WHAT IS NEEDED: Copy the records from the beginning up to and including the line with "活動地點：卑南遺址公園大草坪(臺東縣臺東市文化公", substituting "Acheter maintenant" for "Ajouter au panier" and leaving everything else unchanged. Leave the pictures out.

Start of SOURCE MATERIAL

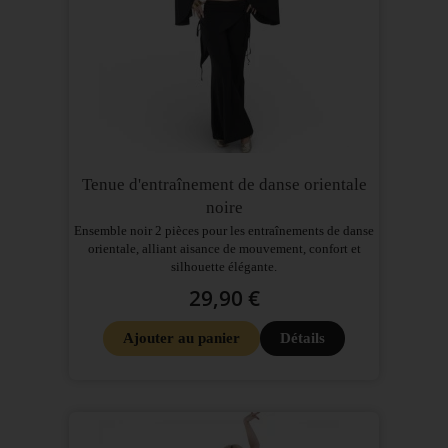
Tenue d'entraînement de danse orientale
noire
Ensemble noir 2 pièces pour les entraînements de danse
orientale, alliant aisance de mouvement, confort et
silhouette élégante.
29,90 €
Ajouter au panier
Détails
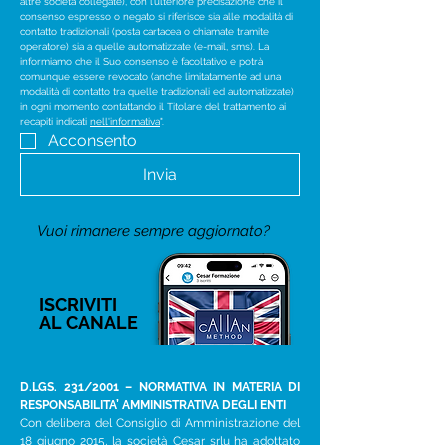
altre società collegate), con l’ulteriore precisazione che il 
consenso espresso o negato si riferisce sia alle modalità di 
contatto tradizionali (posta cartacea o chiamate tramite 
operatore) sia a quelle automatizzate (e-mail, sms). La 
informiamo che il Suo consenso è facoltativo e potrà 
comunque essere revocato (anche limitatamente ad una 
modalità di contatto tra quelle tradizionali ed automatizzate) 
in ogni momento contattando il Titolare del trattamento ai 
recapiti indicati 
nell'informativa
".
Acconsento
Invia
Vuoi rimanere sempre aggiornato?
ISCRIVITI
AL CANALE
D.LGS. 231/2001 – NORMATIVA IN MATERIA DI
RESPONSABILITA’ AMMINISTRATIVA DEGLI ENTI
Con delibera del Consiglio di Amministrazione del
18 giugno 2015, la società Cesar srlu ha adottato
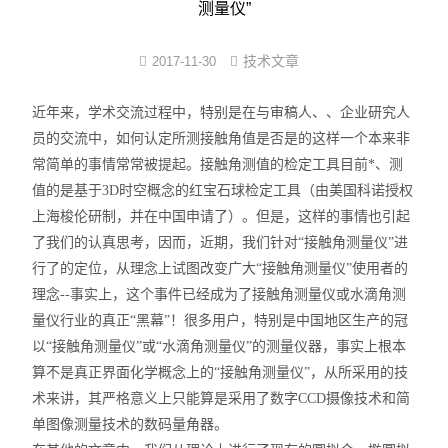
测量仪”
界面弹性系数仪
技术文章
2017-11-30
表面清洁度分析仪
近年来，学术交流过程中，特别是在与审稿人、、企业研究人
水滴角测量仪
员的交流中，如何认定所测接触角值是否是的这样一个本来非
常简单的事情常常被提起。接触角测值的检定工具目前*、测
位移及其控制系统
值的是基于3D时空概念的红宝石球检定工具（由美国科诺授权
上海梭伦研制，并在中国申请了）。但是，这样的事情也引起
光谱色谱分析仪器
了我们的认真思考，因而，近期，我们针对“接触角测量仪”进
行了的定位，从理念上试图改变广大“接触角测量仪”使用者的
TOF相机（Time of Flight）
理念--事实上，这个事件已经成为了接触角测量仪或水滴角测
量仪行业的真正“黑幕”！很多用户，特别是中国地区生产的冠
以“接触角测量仪”或“水滴角测量仪”的测量仪器，事实上根本
算不是真正界面化学概念上的“接触角测量仪”，从所采用的技
术来讲，其严格意义上只能算是采用了数字CCD摄像技术和简
单图像测量技术的数码量角器。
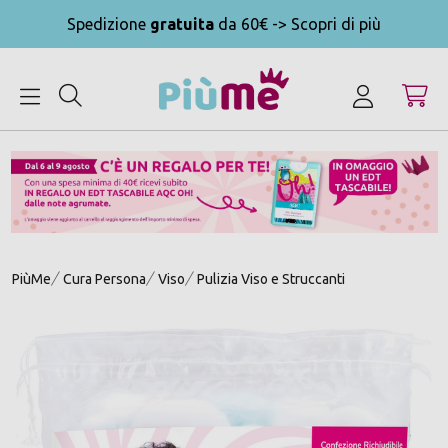
Spedizione
gratuita
da 60€ -> Scopri di più
MENU
PiùMe
Cura Persona
Viso
Pulizia Viso e Struccanti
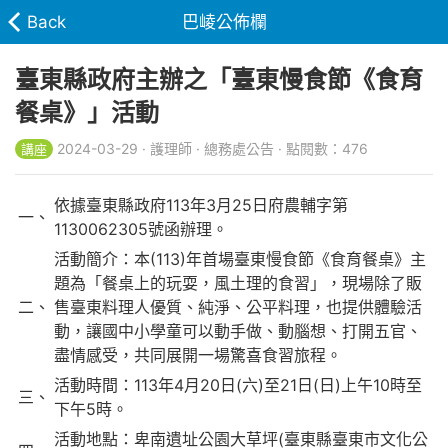
Back
巴崚公佈欄
臺東縣政府主辦之「臺東慢食節《食育
餐桌》」活動
2024-03-29 · 護理師 · 總務處公告 · 點閱數：476
講座
依據臺東縣政府113年3月25日府農輔字第
一、
1130062305號函辦理。
活動簡介：本(113)年首場臺東慢食節《食育餐桌》主
題為「餐桌上的玩耍，風土理的食習」，現場除了販
二、
售臺東料理人優質、純淨、公平料理，也提供體驗活
動，讓國中小學童可以動手做、動腦想、打開五官、
盡情感受，共同展開一場驚喜食習旅程。
活動時間：113年4月20日(六)至21日(日)上午10時至
三、
下午5時。
活動地點：卑南遺址公園大草坪(臺東縣臺東市文化公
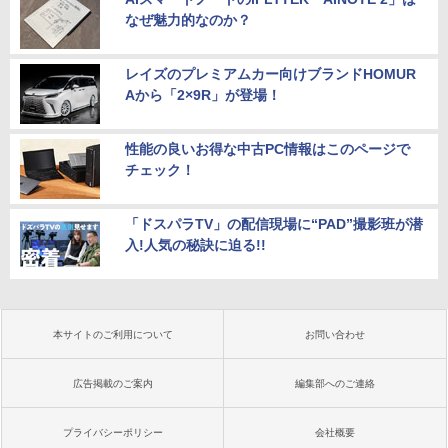
なぜ魅力的なのか？
レイズのプレミアムカー向けブランドHOMUR
Aから「2×9R」が登場！
性能の良いお得な中古PC情報はこのページで
チェック！
「ドスパラTV」の配信現場に“PAD”撮影班が潜
入!人気の秘訣に迫る!!
本サイトのご利用について
お問い合わせ
広告掲載のご案内
編集部へのご連絡
プライバシーポリシー
会社概要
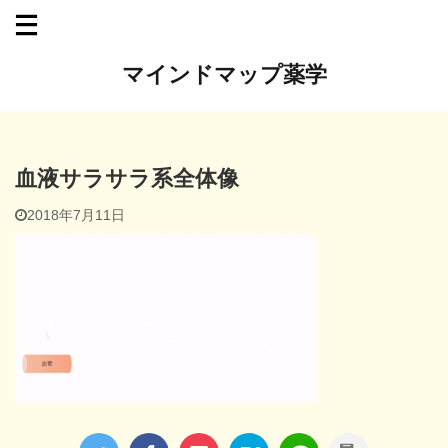
マインドマップ薬学
血液サラサラ系全体像
2018年7月11日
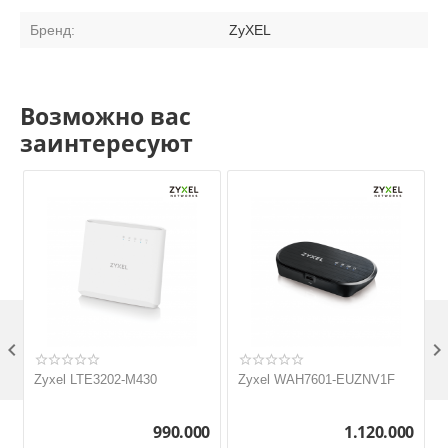
Бренд:
ZyXEL
Возможно вас
заинтересуют

Zyxel LTE3202-M430
Zyxel WAH7601-EUZNV1F
990.000
1.120.000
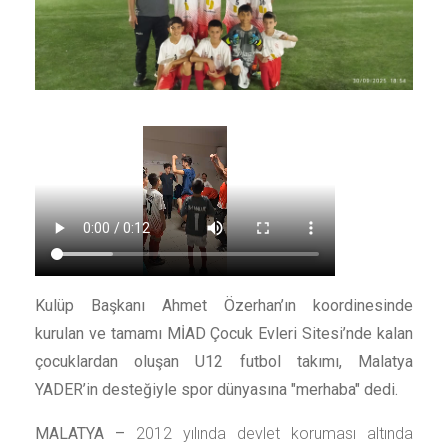
Kulüp Başkanı Ahmet Özerhan’ın koordinesinde
kurulan ve tamamı MİAD Çocuk Evleri Sitesi’nde kalan
çocuklardan oluşan U12 futbol takımı, Malatya
YADER’in desteğiyle spor dünyasına "merhaba" dedi.
MALATYA –
2012 yılında devlet koruması altında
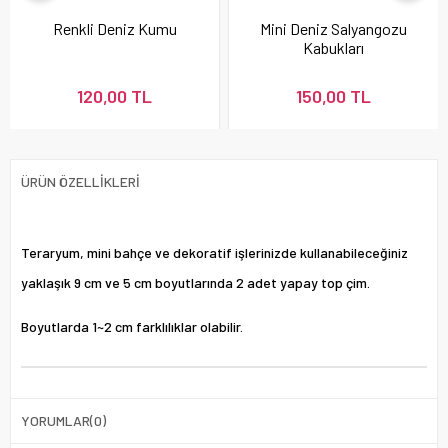
Renkli Deniz Kumu
Mini Deniz Salyangozu
Kabukları
120,00 TL
150,00 TL
ÜRÜN ÖZELLIKLERI
Teraryum, mini bahçe ve dekoratif işlerinizde kullanabileceğiniz
yaklaşık 9 cm ve 5 cm boyutlarında 2 adet yapay top çim.
Boyutlarda 1~2 cm farklılıklar olabilir.
YORUMLAR
(0)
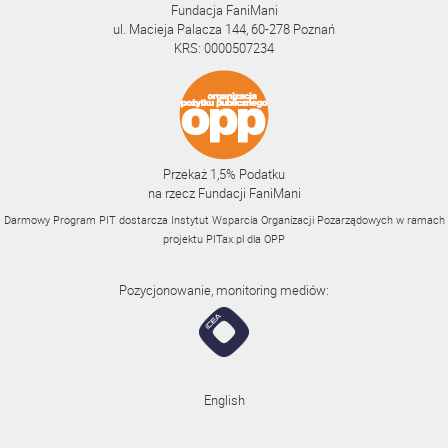
Fundacja FaniMani
ul. Macieja Palacza 144, 60-278 Poznań
KRS: 0000507234
Przekaż 1,5% Podatku
na rzecz Fundacji FaniMani
Darmowy Program PIT dostarcza Instytut Wsparcia Organizacji Pozarządowych w ramach
projektu
PITax.pl
dla OPP
Pozycjonowanie, monitoring mediów:
English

End of SOURCE MATERIAL

RESPONSE BELOW:
Tenue d'entraînement de danse orientale
noire
Ensemble noir 2 pièces pour les entraînements de danse
orientale, alliant aisance de mouvement, confort et
silhouette élégante.
29,90 €
Acheter maintenant
Détails
altre società collegate), con l’ulteriore precisazione che il 
consenso espresso o negato si riferisce sia alle modalità di 
contatto tradizionali (posta cartacea o chiamate tramite 
operatore) sia a quelle automatizzate (e-mail, sms). La 
informiamo che il Suo consenso è facoltativo e potrà 
comunque essere revocato (anche limitatamente ad una 
modalità di contatto tra quelle tradizionali ed automatizzate) 
in ogni momento contattando il Titolare del trattamento ai 
recapiti indicati 
nell'informativa
".
Acconsento
Invia
Vuoi rimanere sempre aggiornato?
ISCRIVITI
AL CANALE
D.LGS. 231/2001 – NORMATIVA IN MATERIA DI
RESPONSABILITA’ AMMINISTRATIVA DEGLI ENTI
Con delibera del Consiglio di Amministrazione del
18 giugno 2015, la società Cesar srlu ha adottato
测量仪”
界面弹性系数仪
技术文章
2017-11-30
表面清洁度分析仪
近年来，学术交流过程中，特别是在与审稿人、、企业研究人
水滴角测量仪
员的交流中，如何认定所测接触角值是否是的这样一个本来非
常简单的事情常常被提起。接触角测值的检定工具目前*、测
位移及其控制系统
值的是基于3D时空概念的红宝石球检定工具（由美国科诺授权
上海梭伦研制，并在中国申请了）。但是，这样的事情也引起
光谱色谱分析仪器
了我们的认真思考，因而，近期，我们针对“接触角测量仪”进
行了的定位，从理念上试图改变广大“接触角测量仪”使用者的
TOF相机（Time of Flight）
理念--事实上，这个事件已经成为了接触角测量仪或水滴角测
量仪行业的真正“黑幕”！很多用户，特别是中国地区生产的冠
以“接触角测量仪”或“水滴角测量仪”的测量仪器，事实上根本
算不是真正界面化学概念上的“接触角测量仪”，从所采用的技
术来讲，其严格意义上只能算是采用了数字CCD摄像技术和简
单图像测量技术的数码量角器。
Spedizione
gratuita
da 60€ -> Scopri di più
MENU
PiùMe
Cura Persona
Viso
Pulizia Viso e Struccanti
Back
巴崚公佈欄
臺東縣政府主辦之「臺東慢食節《食育
餐桌》」活動
2024-03-29 · 護理師 · 總務處公告 · 點閱數：476
講座
依據臺東縣政府113年3月25日府農輔字第
一、
1130062305號函辦理。
活動簡介：本(113)年首場臺東慢食節《食育餐桌》主
題為「餐桌上的玩耍，風土理的食習」，現場除了販
二、
售臺東料理人優質、純淨、公平料理，也提供體驗活
動，讓國中小學童可以動手做、動腦想、打開五官、
盡情感受，共同展開一場驚喜食習旅程。
活動時間：113年4月20日(六)至21日(日)上午10時至
三、
下午5時。
活動地點：卑南遺址公園大草坪(臺東縣臺東市文化公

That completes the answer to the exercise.